_Material for the task:_

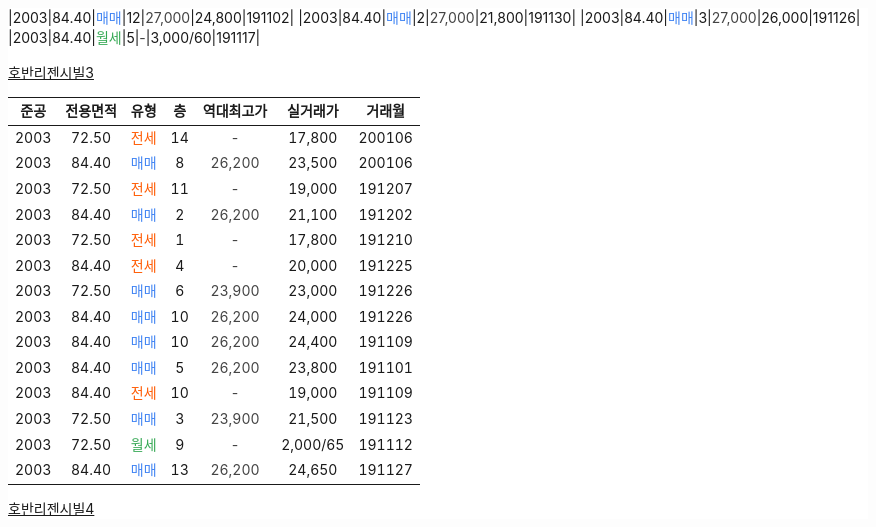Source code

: |2003|84.40|<span style="color:#4285f3">매매</span>|12|<span style="color:#444444">27,000</span>|24,800|191102|
|2003|84.40|<span style="color:#4285f3">매매</span>|2|<span style="color:#444444">27,000</span>|21,800|191130|
|2003|84.40|<span style="color:#4285f3">매매</span>|3|<span style="color:#444444">27,000</span>|26,000|191126|
|2003|84.40|<span style="color:#34a853">월세</span>|5|<span style="color:#444444">-</span>|3,000/60|191117|

[호반리젠시빌3](https://search.naver.com/search.naver?query=%EA%B4%91%EC%A3%BC%EA%B4%91%EC%97%AD%EC%8B%9C+%EA%B4%91%EC%82%B0%EA%B5%AC+%EC%82%B0%EC%9B%94%EB%8F%99+%ED%98%B8%EB%B0%98%EB%A6%AC%EC%A0%A0%EC%8B%9C%EB%B9%8C3)

|준공|전용면적|유형|층|역대최고가|실거래가|거래월|
|:---:|:---:|:---:|:---:|:---:|:---:|:---:|
|2003|72.50|<span style="color:#ff5a00">전세</span>|14|<span style="color:#444444">-</span>|17,800|200106|
|2003|84.40|<span style="color:#4285f3">매매</span>|8|<span style="color:#444444">26,200</span>|23,500|200106|
|2003|72.50|<span style="color:#ff5a00">전세</span>|11|<span style="color:#444444">-</span>|19,000|191207|
|2003|84.40|<span style="color:#4285f3">매매</span>|2|<span style="color:#444444">26,200</span>|21,100|191202|
|2003|72.50|<span style="color:#ff5a00">전세</span>|1|<span style="color:#444444">-</span>|17,800|191210|
|2003|84.40|<span style="color:#ff5a00">전세</span>|4|<span style="color:#444444">-</span>|20,000|191225|
|2003|72.50|<span style="color:#4285f3">매매</span>|6|<span style="color:#444444">23,900</span>|23,000|191226|
|2003|84.40|<span style="color:#4285f3">매매</span>|10|<span style="color:#444444">26,200</span>|24,000|191226|
|2003|84.40|<span style="color:#4285f3">매매</span>|10|<span style="color:#444444">26,200</span>|24,400|191109|
|2003|84.40|<span style="color:#4285f3">매매</span>|5|<span style="color:#444444">26,200</span>|23,800|191101|
|2003|84.40|<span style="color:#ff5a00">전세</span>|10|<span style="color:#444444">-</span>|19,000|191109|
|2003|72.50|<span style="color:#4285f3">매매</span>|3|<span style="color:#444444">23,900</span>|21,500|191123|
|2003|72.50|<span style="color:#34a853">월세</span>|9|<span style="color:#444444">-</span>|2,000/65|191112|
|2003|84.40|<span style="color:#4285f3">매매</span>|13|<span style="color:#444444">26,200</span>|24,650|191127|


<script async src="//pagead2.googlesyndication.com/pagead/js/adsbygoogle.js"></script>

<ins class="adsbygoogle"
     style="display:block"
     data-ad-client="ca-pub-2446590836940007"
     data-ad-slot="1659523306"
     data-ad-format="auto"
     data-full-width-responsive="true"></ins>
<script>
(adsbygoogle = window.adsbygoogle || []).push({});
</script>


[호반리젠시빌4](https://search.naver.com/search.naver?query=%EA%B4%91%EC%A3%BC%EA%B4%91%EC%97%AD%EC%8B%9C+%EA%B4%91%EC%82%B0%EA%B5%AC+%EC%82%B0%EC%9B%94%EB%8F%99+%ED%98%B8%EB%B0%98%EB%A6%AC%EC%A0%A0%EC%8B%9C%EB%B9%8C4)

_Description of the task:_
Edit the material so that every "전세" reads "jeonse lease" and nothing else changes. Leave the picture out of your answer.

_Result of this exercise:_
Source code

: |2003|84.40|<span style="color:#4285f3">매매</span>|12|<span style="color:#444444">27,000</span>|24,800|191102|
|2003|84.40|<span style="color:#4285f3">매매</span>|2|<span style="color:#444444">27,000</span>|21,800|191130|
|2003|84.40|<span style="color:#4285f3">매매</span>|3|<span style="color:#444444">27,000</span>|26,000|191126|
|2003|84.40|<span style="color:#34a853">월세</span>|5|<span style="color:#444444">-</span>|3,000/60|191117|

[호반리젠시빌3](https://search.naver.com/search.naver?query=%EA%B4%91%EC%A3%BC%EA%B4%91%EC%97%AD%EC%8B%9C+%EA%B4%91%EC%82%B0%EA%B5%AC+%EC%82%B0%EC%9B%94%EB%8F%99+%ED%98%B8%EB%B0%98%EB%A6%AC%EC%A0%A0%EC%8B%9C%EB%B9%8C3)

|준공|전용면적|유형|층|역대최고가|실거래가|거래월|
|:---:|:---:|:---:|:---:|:---:|:---:|:---:|
|2003|72.50|<span style="color:#ff5a00">jeonse lease</span>|14|<span style="color:#444444">-</span>|17,800|200106|
|2003|84.40|<span style="color:#4285f3">매매</span>|8|<span style="color:#444444">26,200</span>|23,500|200106|
|2003|72.50|<span style="color:#ff5a00">jeonse lease</span>|11|<span style="color:#444444">-</span>|19,000|191207|
|2003|84.40|<span style="color:#4285f3">매매</span>|2|<span style="color:#444444">26,200</span>|21,100|191202|
|2003|72.50|<span style="color:#ff5a00">jeonse lease</span>|1|<span style="color:#444444">-</span>|17,800|191210|
|2003|84.40|<span style="color:#ff5a00">jeonse lease</span>|4|<span style="color:#444444">-</span>|20,000|191225|
|2003|72.50|<span style="color:#4285f3">매매</span>|6|<span style="color:#444444">23,900</span>|23,000|191226|
|2003|84.40|<span style="color:#4285f3">매매</span>|10|<span style="color:#444444">26,200</span>|24,000|191226|
|2003|84.40|<span style="color:#4285f3">매매</span>|10|<span style="color:#444444">26,200</span>|24,400|191109|
|2003|84.40|<span style="color:#4285f3">매매</span>|5|<span style="color:#444444">26,200</span>|23,800|191101|
|2003|84.40|<span style="color:#ff5a00">jeonse lease</span>|10|<span style="color:#444444">-</span>|19,000|191109|
|2003|72.50|<span style="color:#4285f3">매매</span>|3|<span style="color:#444444">23,900</span>|21,500|191123|
|2003|72.50|<span style="color:#34a853">월세</span>|9|<span style="color:#444444">-</span>|2,000/65|191112|
|2003|84.40|<span style="color:#4285f3">매매</span>|13|<span style="color:#444444">26,200</span>|24,650|191127|


<script async src="//pagead2.googlesyndication.com/pagead/js/adsbygoogle.js"></script>

<ins class="adsbygoogle"
     style="display:block"
     data-ad-client="ca-pub-2446590836940007"
     data-ad-slot="1659523306"
     data-ad-format="auto"
     data-full-width-responsive="true"></ins>
<script>
(adsbygoogle = window.adsbygoogle || []).push({});
</script>


[호반리젠시빌4](https://search.naver.com/search.naver?query=%EA%B4%91%EC%A3%BC%EA%B4%91%EC%97%AD%EC%8B%9C+%EA%B4%91%EC%82%B0%EA%B5%AC+%EC%82%B0%EC%9B%94%EB%8F%99+%ED%98%B8%EB%B0%98%EB%A6%AC%EC%A0%A0%EC%8B%9C%EB%B9%8C4)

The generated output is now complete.